Empire State Manufacturing Survey February 2010

The Empire State manufacturing survey for February is out. The headlines blare a 9 point increase in business conditions for New York Manufacturing, but the details point to something different.

First you get this nice positive graph:

 

Yet new orders and inventories are generally described in the first paragraph, you have to dig down further to find the numbers.

New orders index fell 12 points, it remained positive, at 8.8

Uh, new orders implies a slow down here. Then inventories:

The inventories index rose sharply, to 0.0, its highest reading in well over a year

Sudden increases in inventories implies they are not selling stuff.

Employment is also sad, only good news is a slight increase in hours.

The index for number of employees was 5.6, with 21 percent of respondents reporting increased staffing levels and 15 percent reporting reduced levels. The average workweek index advanced 3 points, to 8.3.

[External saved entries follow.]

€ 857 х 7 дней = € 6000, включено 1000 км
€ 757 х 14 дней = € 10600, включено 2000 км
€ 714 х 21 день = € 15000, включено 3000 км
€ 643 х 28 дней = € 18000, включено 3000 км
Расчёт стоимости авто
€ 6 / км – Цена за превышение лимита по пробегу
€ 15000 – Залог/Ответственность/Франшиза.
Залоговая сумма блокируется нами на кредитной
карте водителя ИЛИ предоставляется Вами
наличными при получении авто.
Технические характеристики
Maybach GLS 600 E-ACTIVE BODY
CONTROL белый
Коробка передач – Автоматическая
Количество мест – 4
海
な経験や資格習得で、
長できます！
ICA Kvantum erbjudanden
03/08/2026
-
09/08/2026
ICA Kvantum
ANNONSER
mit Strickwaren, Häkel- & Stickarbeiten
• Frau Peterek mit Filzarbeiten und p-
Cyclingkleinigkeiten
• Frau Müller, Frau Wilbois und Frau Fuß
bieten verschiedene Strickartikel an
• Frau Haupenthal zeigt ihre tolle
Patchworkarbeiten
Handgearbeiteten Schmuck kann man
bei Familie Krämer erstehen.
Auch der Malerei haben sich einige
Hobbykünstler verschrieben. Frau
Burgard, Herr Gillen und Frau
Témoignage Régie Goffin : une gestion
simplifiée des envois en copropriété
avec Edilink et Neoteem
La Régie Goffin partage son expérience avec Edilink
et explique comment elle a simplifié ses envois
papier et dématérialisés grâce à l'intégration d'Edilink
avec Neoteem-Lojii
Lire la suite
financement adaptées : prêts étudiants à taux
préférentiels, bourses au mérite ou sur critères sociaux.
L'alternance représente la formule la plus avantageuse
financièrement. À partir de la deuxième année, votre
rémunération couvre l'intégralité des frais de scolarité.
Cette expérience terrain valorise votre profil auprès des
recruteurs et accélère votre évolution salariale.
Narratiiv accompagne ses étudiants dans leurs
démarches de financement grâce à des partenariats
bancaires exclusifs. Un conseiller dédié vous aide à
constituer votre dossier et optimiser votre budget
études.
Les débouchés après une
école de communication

Now here is something just too strange. The survey claims that that 63% of firms plan to expand the workforce. Yet in reading the details we see a -1.6% drop in workers for 2010.

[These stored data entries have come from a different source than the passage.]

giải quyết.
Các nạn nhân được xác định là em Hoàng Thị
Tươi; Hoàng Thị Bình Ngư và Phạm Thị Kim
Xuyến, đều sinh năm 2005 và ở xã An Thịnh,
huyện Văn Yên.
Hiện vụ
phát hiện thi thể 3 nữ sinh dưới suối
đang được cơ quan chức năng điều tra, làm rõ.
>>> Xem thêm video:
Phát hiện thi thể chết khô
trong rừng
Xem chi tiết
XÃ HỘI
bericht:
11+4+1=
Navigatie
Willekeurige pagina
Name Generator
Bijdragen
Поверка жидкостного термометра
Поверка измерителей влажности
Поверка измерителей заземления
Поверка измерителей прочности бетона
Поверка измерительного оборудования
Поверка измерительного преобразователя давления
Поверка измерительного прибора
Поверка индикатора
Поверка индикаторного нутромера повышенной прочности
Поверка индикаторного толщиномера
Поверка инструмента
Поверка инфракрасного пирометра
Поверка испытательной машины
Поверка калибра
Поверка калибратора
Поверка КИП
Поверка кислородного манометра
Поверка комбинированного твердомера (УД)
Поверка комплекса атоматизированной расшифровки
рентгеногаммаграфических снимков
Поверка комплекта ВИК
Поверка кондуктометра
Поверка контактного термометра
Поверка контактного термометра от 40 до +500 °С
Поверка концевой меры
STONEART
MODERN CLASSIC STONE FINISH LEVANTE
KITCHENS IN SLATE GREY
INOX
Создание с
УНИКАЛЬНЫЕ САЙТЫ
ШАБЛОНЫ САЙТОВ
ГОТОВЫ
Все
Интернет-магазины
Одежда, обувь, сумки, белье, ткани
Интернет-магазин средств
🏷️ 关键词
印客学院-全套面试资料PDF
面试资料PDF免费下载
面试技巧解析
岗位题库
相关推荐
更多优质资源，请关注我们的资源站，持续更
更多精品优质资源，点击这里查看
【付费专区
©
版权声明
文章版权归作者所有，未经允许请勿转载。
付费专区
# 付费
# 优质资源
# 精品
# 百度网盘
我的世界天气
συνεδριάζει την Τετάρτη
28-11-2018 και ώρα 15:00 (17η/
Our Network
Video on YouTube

Gets weirder. Here is the explanation:

In the current survey, roughly 64 percent of respondents indicated that they expected their workforce to increase in the year ahead, while just 10 percent predicted declines in the number of full-time workers and 15 percent anticipated declines in their workforce overall. This finding contrasts with last year’s survey results, in which respondents expecting increases in the total workforce had outnumbered those expecting declines by just 45 percent to 40 percent. Consistent with the 2008 and 2009 survey findings, the 2010 results were generally more negative for the larger firms in the sample—those with 200 or more employees—than for smaller firms. As a group, respondents to the current survey anticipated a modest 1.6 percent decline in workforce size, on average, but when the larger firms were excluded from the sample, the result was a 5.4 percent increase.

What??? Are they trying to claim large firms do not matter and thus try to claim New York Manufacturing is going to hire more people? Also notice that part time is increasing. Part time is often used to deny full time benefits in companies.

Current Expected % Change
Full-time workers 225.8 222.2 -1.6
Part-time workers 5.2 5.3 2.7
Contract workers 12.3 11.9 -3.4
Temp workers 11.7 11.1 -4.5
Total workers 243.3 239.4 -1.6

Anybody else see a whole lot of hires in these survey numbers for 2010? I didn't think so.